• _TASK DIRECTIONS_
Could you write out, exactly, every line from the top of the data through the line holding "Figure 4. High"? Omit the pictures.

(Stored data entries)

========

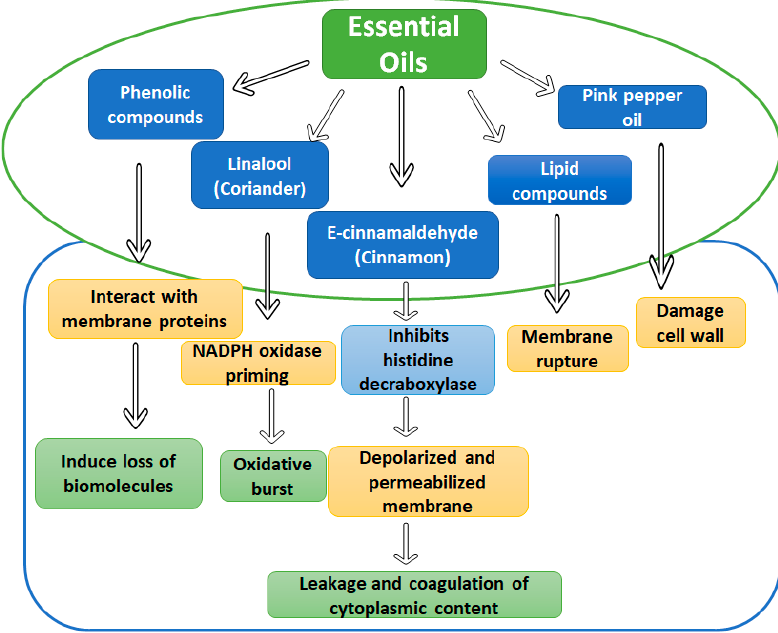
Figure 3. Mechanism of various essential oils as bio-preservatives.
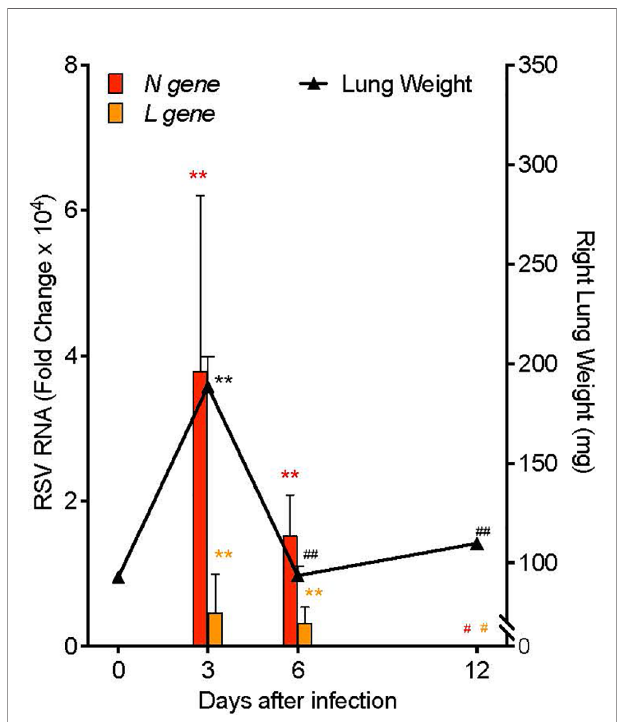
FIGURE 2 | Mouse RSV pneumonia resolves spontaneously. Mice were infected with 10 5 PFU of the RSV Line19 strain. Left axis: RSV N gene and L gene viral RNA expression in left lung tissue. Right axis: weight of right lung. Values are mean of n=3-4 per time point ± SEM and are representative of 2 separate experiments. ** p < 0.01 vs Day 0, # p ≤ 0.05 vs Day 3, ## p < 0.01 vs Day 3 by One-way ANOVA with Holm-Sidak ’ s multiple comparison correction.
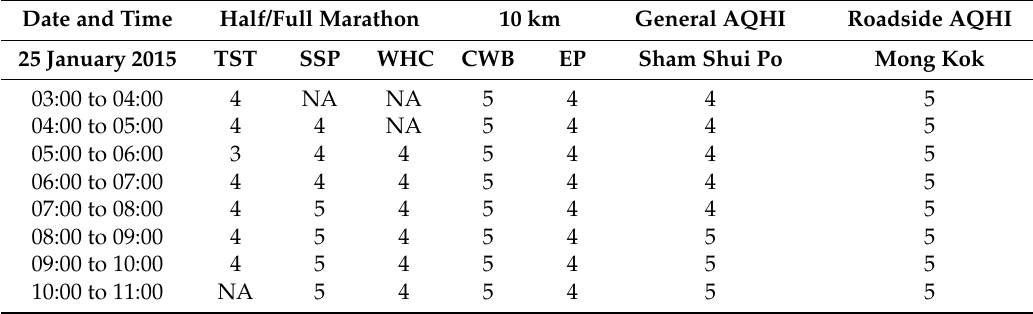
Table 4. AQHI-Green Marathon (GM) at the Marathon sensor network sites and at routine air monitoring stations. CWB, Causeway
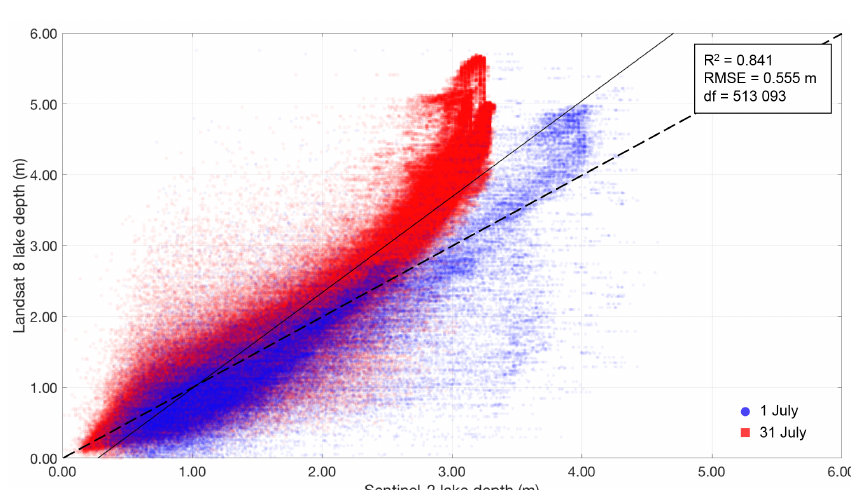
Figure 3. Comparison of lake depths calculated using the physically based method for Sentinel-2 (with the red band) and for Landsat 8 (with the average depths from the red and panchromatic bands). Degrees of freedom (“df” in this figure) = 513093. The solid black line shows an ordinary least-squares (OLS) linear regression and the dashed black line shows a 1:1 relation. The R 2 value indicates that the regression explains 84.1% of the variance in the data. The RMSE of 0.555m shows the error associated with calculating the Sentinel-2 lake depths using this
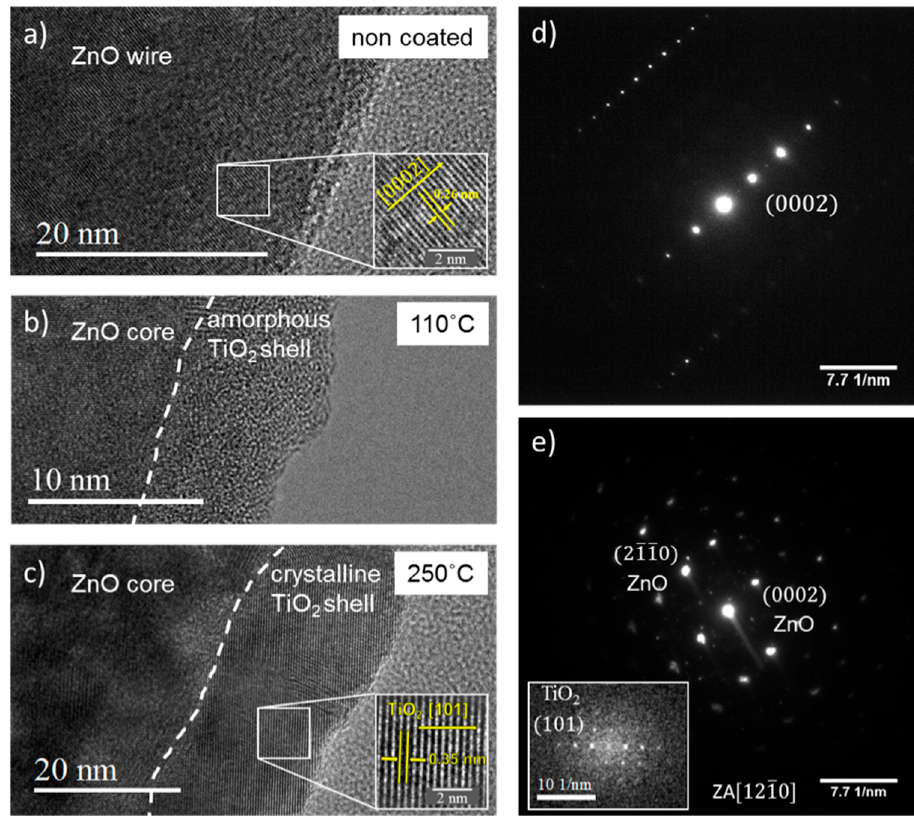
Figure 4. High resolution transmission electron microscopy (HRTEM) images of ( a ) ZnO and ( b , c ) ZnO/TiO 2 nanowires. The TiO 2 layer was synthesized by ALD at ( b ) 110°C and ( c ) 250 °C. The insets show high magnification images with measured d -spacings of 0.26 nm ( a ) and 0.35 nm ( c ) corresponding to the crystallographic planes of ZnO (0002) and anatase TiO 2 (101), respectively. SAED patterns in ( d , e ) correspond to the ZnO and ZnO/TiO 2 nanowires shown in ( a , c ), respectively. The inset in ( e ) shows the Fourier transform image of the crystalline TiO 2 shell deposited at 250 °C.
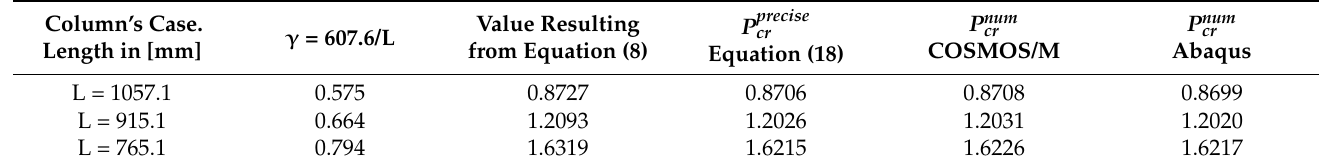
Table 6. Critical forces in [kN] for the case α =2.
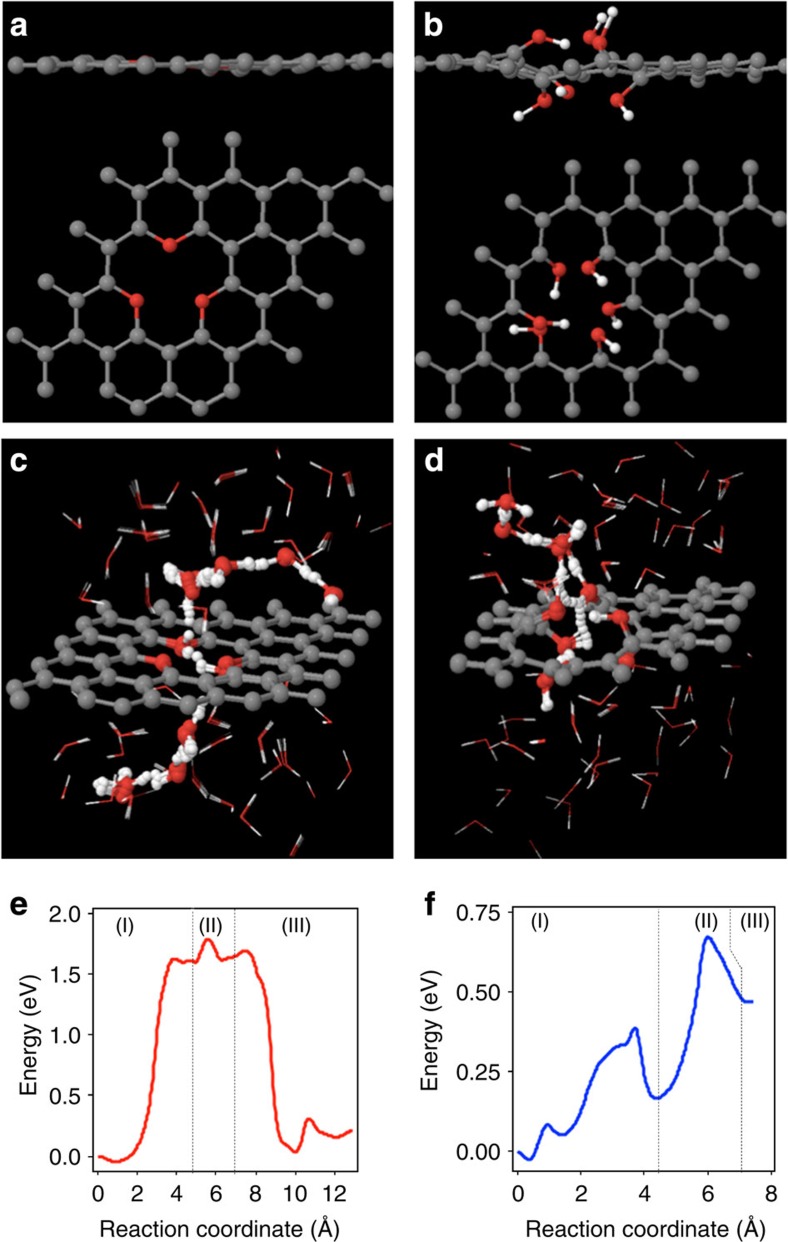
Density functional theory calculations.Side and top views of oxygen- (a) and OH- (b) terminated defect models used in the DFT calculations. Snapshots (c,d) and energetics (e,f) from the nudged elastic band calculations for proton transfer through the oxygen- and OH-terminated defect sites marking (region I) release of proton from H3O+ to oxygen and OH groups, respectively; (region II) relay of proton between oxygen and OH groups, respectively; (region III) release of proton from oxygen and OH groups to H3O+, respectively. Denotations of spheres: grey=carbon; red=oxygen; white=hydrogen atoms.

========

• _YOUR SOLUTION_
Figure 3. Mechanism of various essential oils as bio-preservatives.
FIGURE 2 | Mouse RSV pneumonia resolves spontaneously. Mice were infected with 10 5 PFU of the RSV Line19 strain. Left axis: RSV N gene and L gene viral RNA expression in left lung tissue. Right axis: weight of right lung. Values are mean of n=3-4 per time point ± SEM and are representative of 2 separate experiments. ** p < 0.01 vs Day 0, # p ≤ 0.05 vs Day 3, ## p < 0.01 vs Day 3 by One-way ANOVA with Holm-Sidak ’ s multiple comparison correction.
Table 4. AQHI-Green Marathon (GM) at the Marathon sensor network sites and at routine air monitoring stations. CWB, Causeway
Figure 3. Comparison of lake depths calculated using the physically based method for Sentinel-2 (with the red band) and for Landsat 8 (with the average depths from the red and panchromatic bands). Degrees of freedom (“df” in this figure) = 513093. The solid black line shows an ordinary least-squares (OLS) linear regression and the dashed black line shows a 1:1 relation. The R 2 value indicates that the regression explains 84.1% of the variance in the data. The RMSE of 0.555m shows the error associated with calculating the Sentinel-2 lake depths using this
Figure 4. High resolution transmission electron microscopy (HRTEM) images of ( a ) ZnO and ( b , c ) ZnO/TiO 2 nanowires. The TiO 2 layer was synthesized by ALD at ( b ) 110°C and ( c ) 250 °C. The insets show high magnification images with measured d -spacings of 0.26 nm ( a ) and 0.35 nm ( c ) corresponding to the crystallographic planes of ZnO (0002) and anatase TiO 2 (101), respectively. SAED patterns in ( d , e ) correspond to the ZnO and ZnO/TiO 2 nanowires shown in ( a , c ), respectively. The inset in ( e ) shows the Fourier transform image of the crystalline TiO 2 shell deposited at 250 °C.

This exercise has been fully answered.